Queen Mary gave Helen Littil and her husband half of the lands of Kingsbarns in Fife, for their lifetimes, as a reward for her service. This gave her income of around £20 Scots in money and a quantity of cereal crop yearly, with 60 "cayne" capons. The poultry were due to her as a landlord.

Annabell Murray, Countess of Mar was the head of the household. In 1567, James Cunningham of Drumquhassle was the Master of Household, Helen Littil was the chief nurse, five ladies including Christian Stewart, daughter of John Stewart, Commendator of Coldingham and granddaughter of James V, took turns to rock the royal cradle, while the four Hudson brothers played their viols, there were cooks and brewers. Margaret Balcomie, also known as Margaret Malcomy, washed the king's linen, and she had washed the linen of the infant Mary, Queen of Scots at Linlithgow Palace in 1543.

The tutor Peter Young recorded that Helen Littel gave King James a book of psalms and a work by Guillaume de Salluste du Bartas. One of the five rockers, Jane Oliphant, gave him a prayer book. By 1586, Helen Litill had married a second husband, Thomas Livingston, Parson of Carnwath.

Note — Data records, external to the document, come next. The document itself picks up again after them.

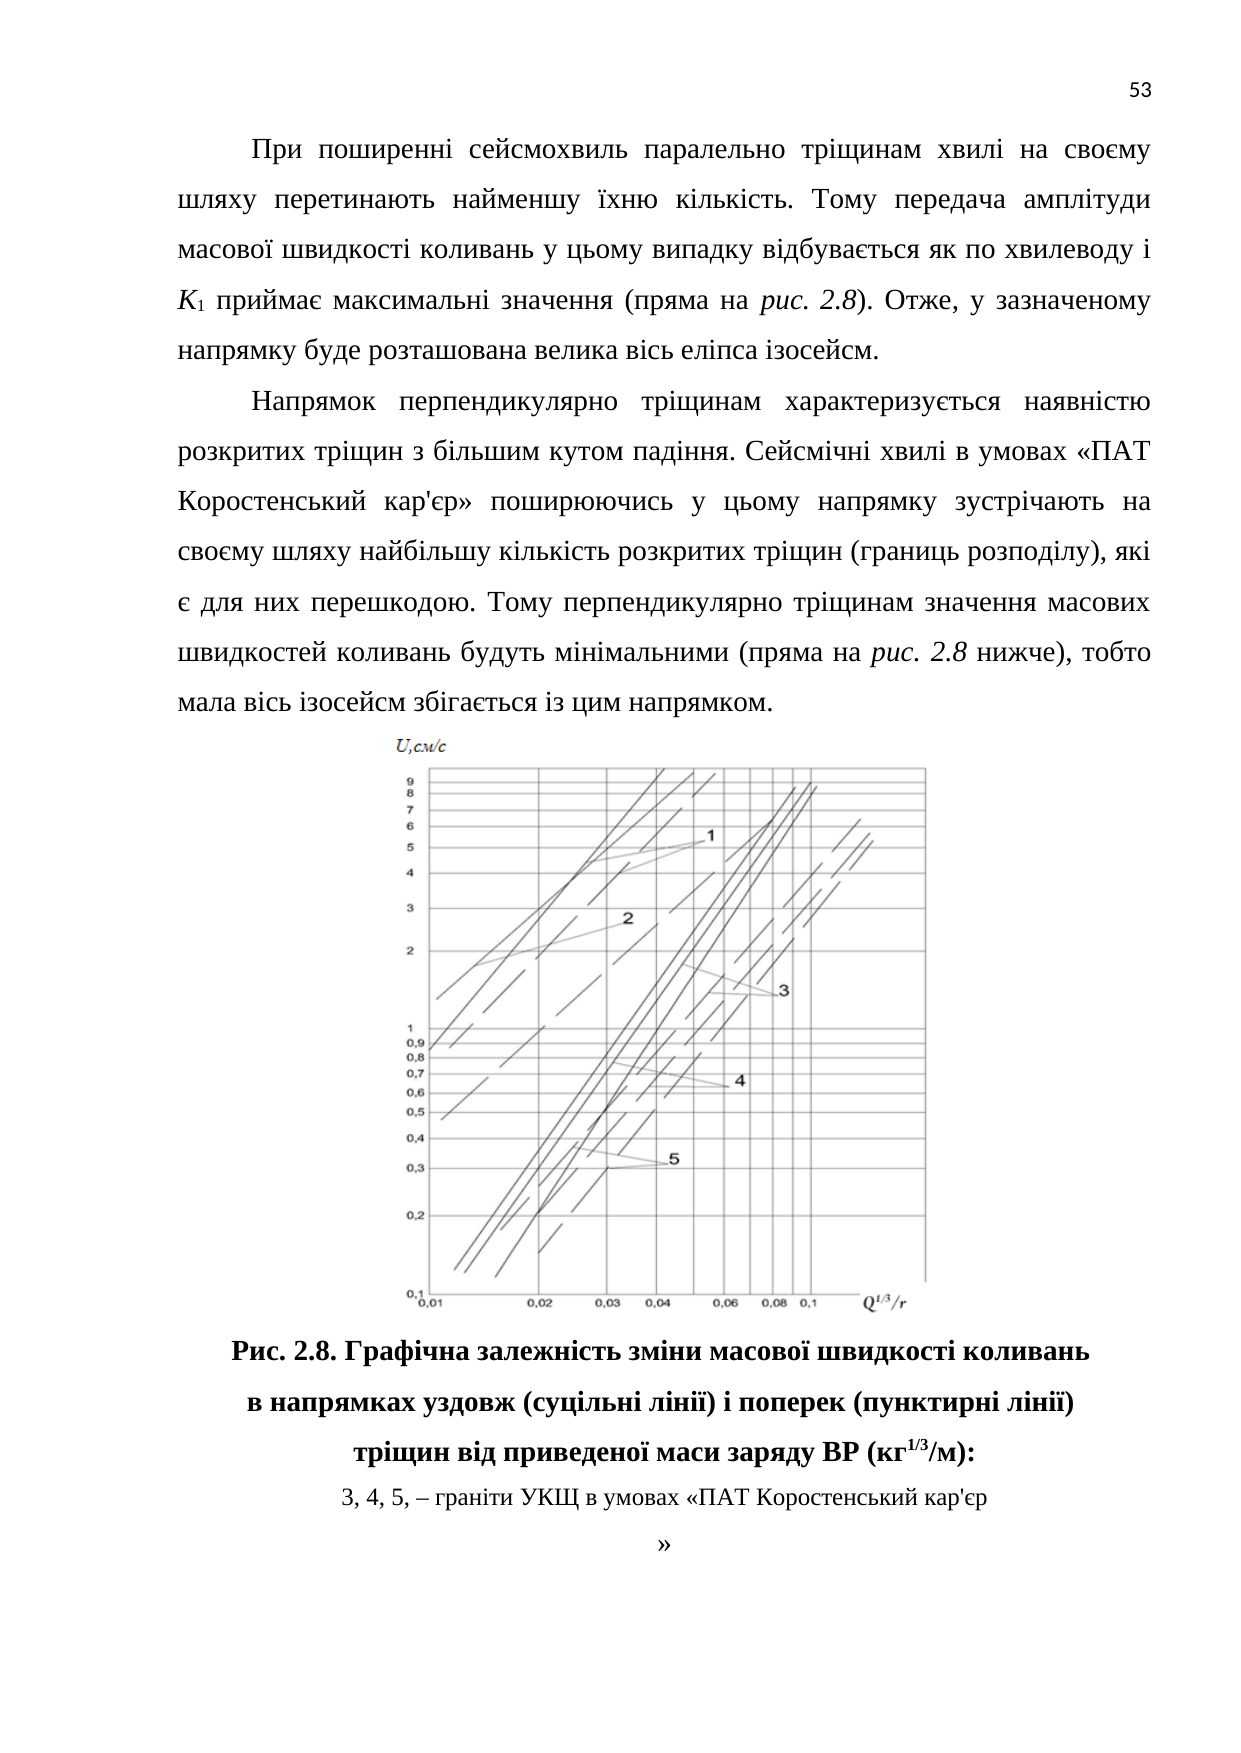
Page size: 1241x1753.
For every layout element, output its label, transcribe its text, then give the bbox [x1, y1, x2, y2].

picture [393, 734, 935, 1321]
text При поширенні сейсмохвиль паралельно тріщинам хвилі на своєму шляху перетинають найменшу їхню кількість. Тому передача амплітуди масової швидкості коливань у цьому випадку відбувається як по хвилеводу і К1 приймає максимальні значення (пряма на рис. 2.8). Отже, у зазначеному напрямку буде розташована велика вісь еліпса ізосейсм. [177, 131, 1152, 366]
text Рис. 2.8. Графічна залежність зміни масової швидкості коливань в напрямках уздовж (суцільні лінії) і поперек (пунктирні лінії) тріщин від приведеної маси заряду ВР (кг1/3/м): 3, 4, 5, – граніти УКЩ в умовах «ПАТ Коростенський кар'єр [177, 1333, 1152, 1511]
table_header [369, 735, 960, 1333]
text Напрямок перпендикулярно тріщинам характеризується наявністю розкритих тріщин з більшим кутом падіння. Сейсмічні хвилі в умовах «ПАТ Коростенський кар'єр» поширюючись у цьому напрямку зустрічають на своєму шляху найбільшу кількість розкритих тріщин (границь розподілу), які є для них перешкодою. Тому перпендикулярно тріщинам значення масових швидкостей коливань будуть мінімальними (пряма на рис. 2.8 нижче), тобто мала вісь ізосейсм збігається із цим напрямком. [177, 383, 1152, 718]
text » [177, 1525, 1152, 1559]
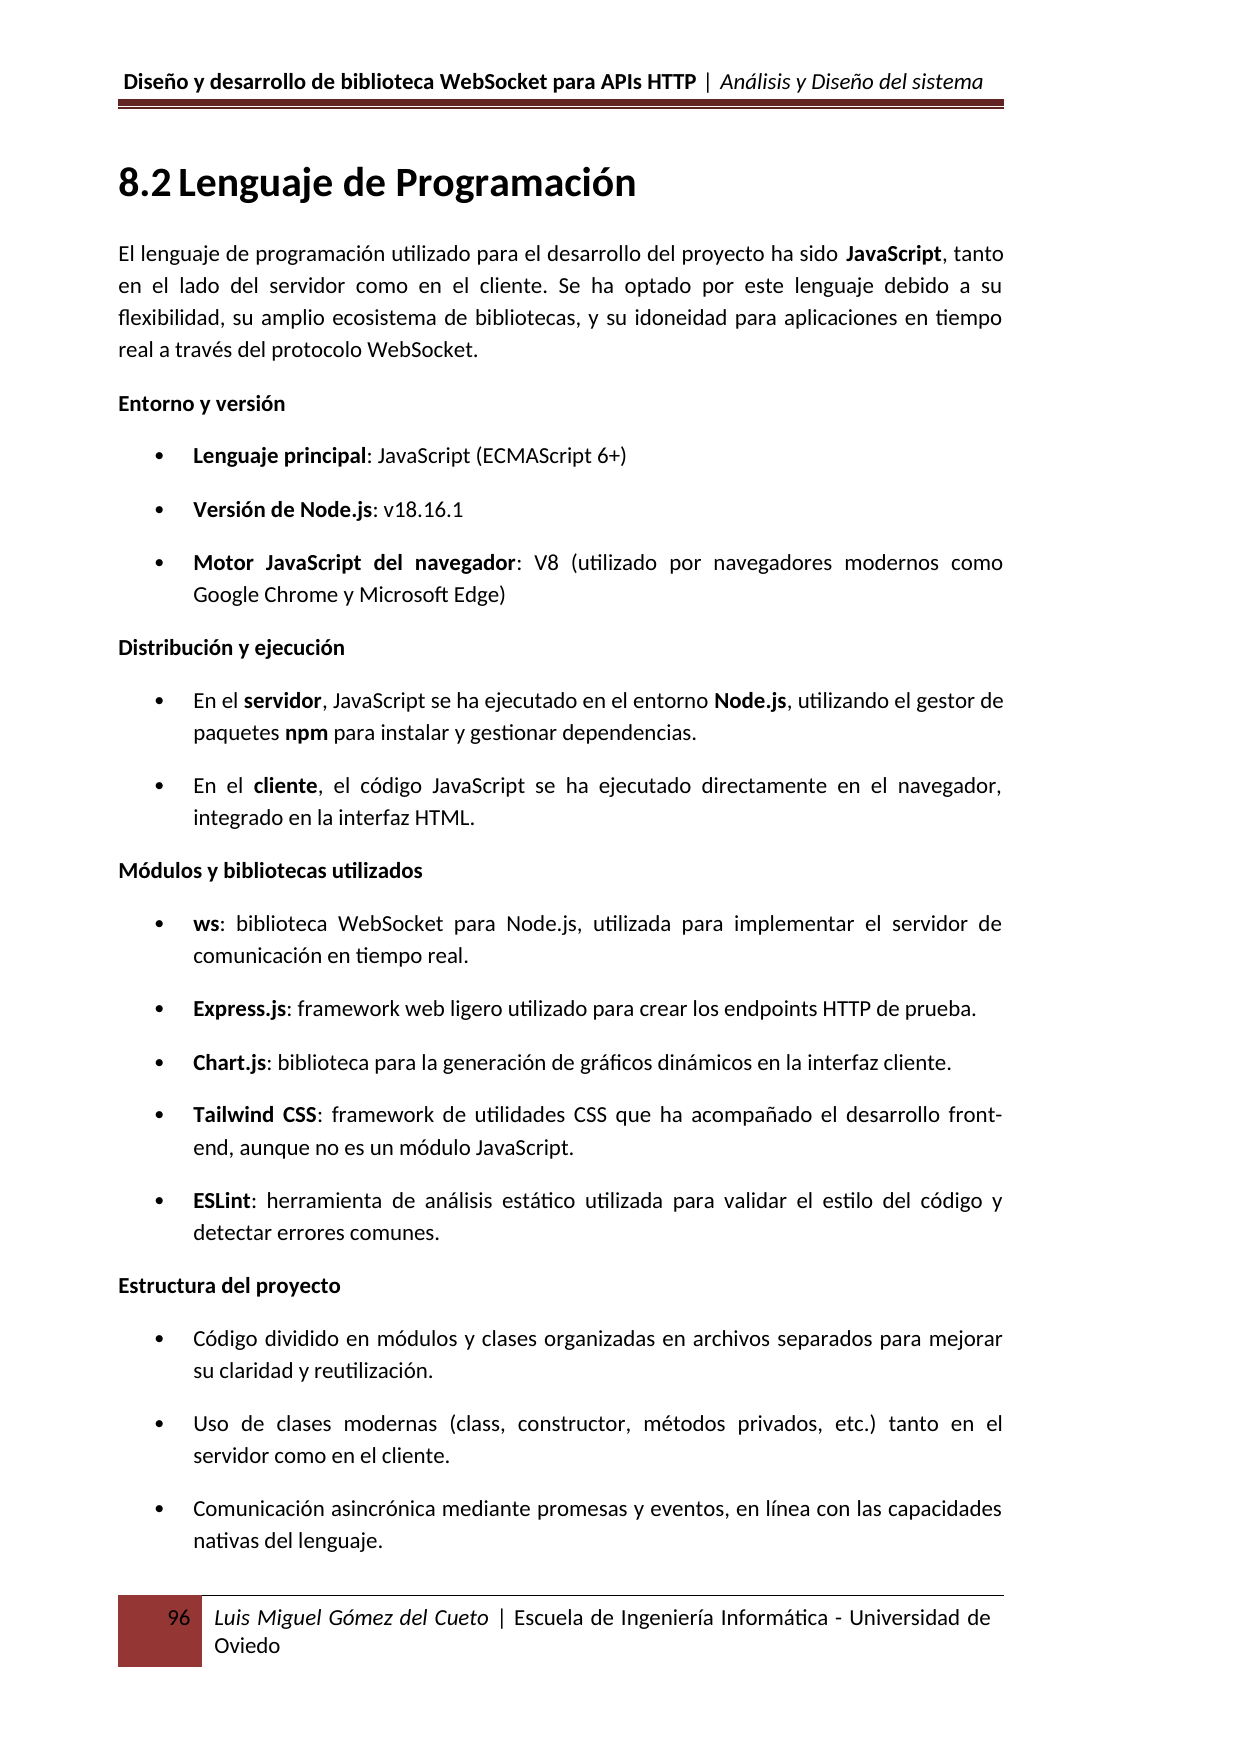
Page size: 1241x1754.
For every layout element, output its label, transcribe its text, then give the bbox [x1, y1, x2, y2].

In April 1592, James VI regranted Helen Littil the lands at Kingsbarns in Fife, which were within the dower lands of Anne of Denmark. In May 1594, new clothes were bought for Helen Littil, and her two daughters Grissel and Sara Gray, who were to be guests at the baptism of Prince Henry at Stirling. Prince Henry's nurse at this time was Margaret Masterton. Helen Littil continued to be paid a yearly pension of £555-6s-8d Scots.